# Problem statement
In the entries below, which lines run from the one containing "Gebruikersvoorwaarden" to the one containing "Privacy beleid"? Copy exactly those lines, ends included, and no others.

# Extracted entries
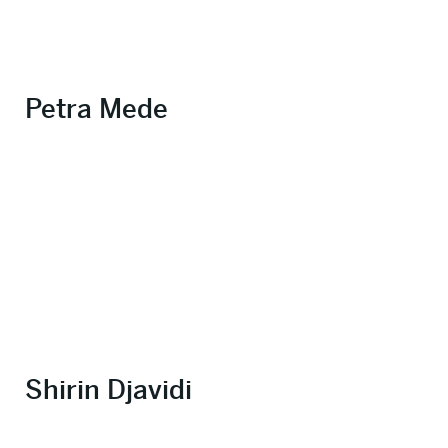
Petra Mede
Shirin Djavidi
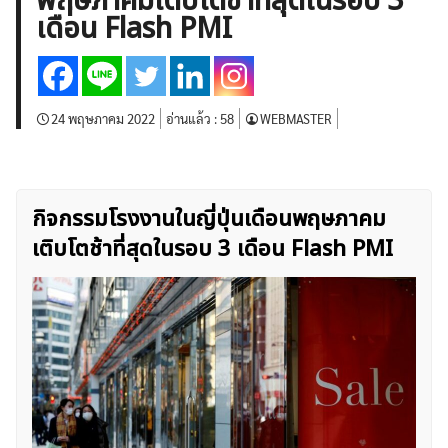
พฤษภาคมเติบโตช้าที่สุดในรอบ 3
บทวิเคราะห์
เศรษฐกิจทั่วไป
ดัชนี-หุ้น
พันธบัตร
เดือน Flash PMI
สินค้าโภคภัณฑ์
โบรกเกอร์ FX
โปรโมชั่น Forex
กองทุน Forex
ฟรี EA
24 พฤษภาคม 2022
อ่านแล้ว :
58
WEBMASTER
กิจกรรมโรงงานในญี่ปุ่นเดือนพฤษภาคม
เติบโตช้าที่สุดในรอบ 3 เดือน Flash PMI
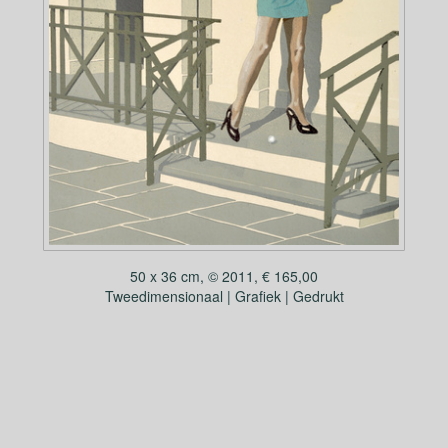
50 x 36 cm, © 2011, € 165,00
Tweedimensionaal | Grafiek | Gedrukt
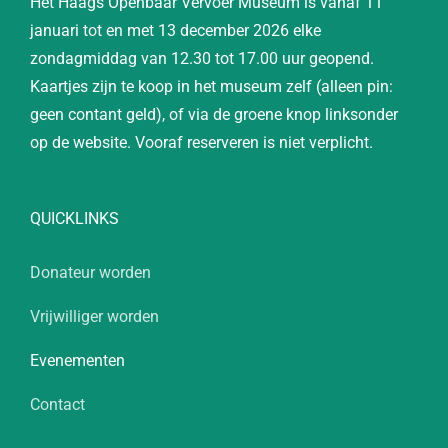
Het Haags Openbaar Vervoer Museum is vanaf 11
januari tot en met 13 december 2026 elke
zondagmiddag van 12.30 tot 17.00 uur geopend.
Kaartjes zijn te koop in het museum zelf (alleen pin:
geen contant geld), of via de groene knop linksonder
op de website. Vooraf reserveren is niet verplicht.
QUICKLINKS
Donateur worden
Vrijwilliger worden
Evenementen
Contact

--

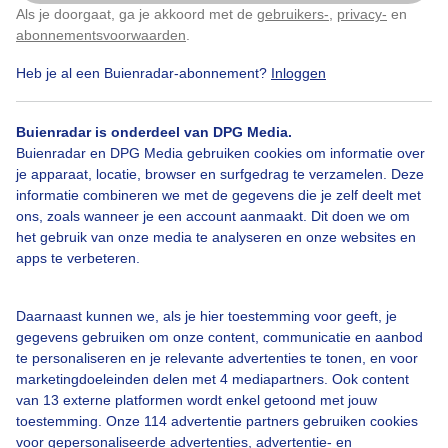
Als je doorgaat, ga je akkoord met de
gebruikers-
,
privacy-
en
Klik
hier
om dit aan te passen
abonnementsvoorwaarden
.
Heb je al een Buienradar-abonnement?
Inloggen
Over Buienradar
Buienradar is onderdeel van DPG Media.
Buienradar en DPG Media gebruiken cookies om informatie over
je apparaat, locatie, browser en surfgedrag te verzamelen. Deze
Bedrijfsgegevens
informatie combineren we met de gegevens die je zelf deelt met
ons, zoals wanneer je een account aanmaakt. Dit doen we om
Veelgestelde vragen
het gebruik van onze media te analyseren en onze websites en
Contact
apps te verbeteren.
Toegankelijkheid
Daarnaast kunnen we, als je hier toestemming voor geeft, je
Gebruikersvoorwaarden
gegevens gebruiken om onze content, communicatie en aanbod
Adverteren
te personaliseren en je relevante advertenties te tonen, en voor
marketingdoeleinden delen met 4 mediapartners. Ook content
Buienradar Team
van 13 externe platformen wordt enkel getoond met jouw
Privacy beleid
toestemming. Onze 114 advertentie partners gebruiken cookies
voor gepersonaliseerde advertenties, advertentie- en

* * *

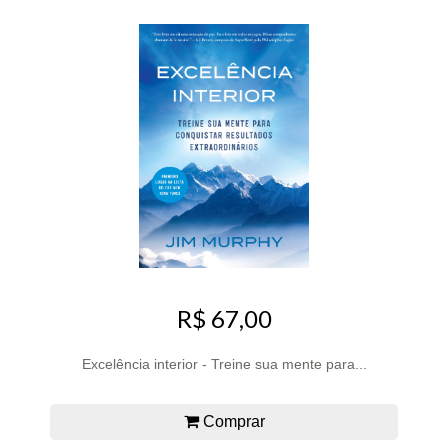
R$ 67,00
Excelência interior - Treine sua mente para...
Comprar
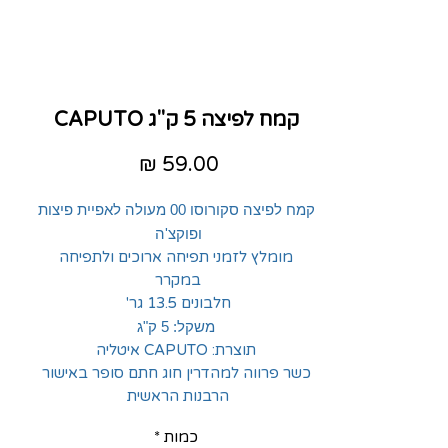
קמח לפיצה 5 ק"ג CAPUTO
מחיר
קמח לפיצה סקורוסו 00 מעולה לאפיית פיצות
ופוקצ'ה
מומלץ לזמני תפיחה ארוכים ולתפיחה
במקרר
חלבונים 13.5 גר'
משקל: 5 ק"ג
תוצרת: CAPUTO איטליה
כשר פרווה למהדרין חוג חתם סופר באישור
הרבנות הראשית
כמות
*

# Exercise output
Gebruikersvoorwaarden
gegevens gebruiken om onze content, communicatie en aanbod
Adverteren
te personaliseren en je relevante advertenties te tonen, en voor
marketingdoeleinden delen met 4 mediapartners. Ook content
Buienradar Team
van 13 externe platformen wordt enkel getoond met jouw
Privacy beleid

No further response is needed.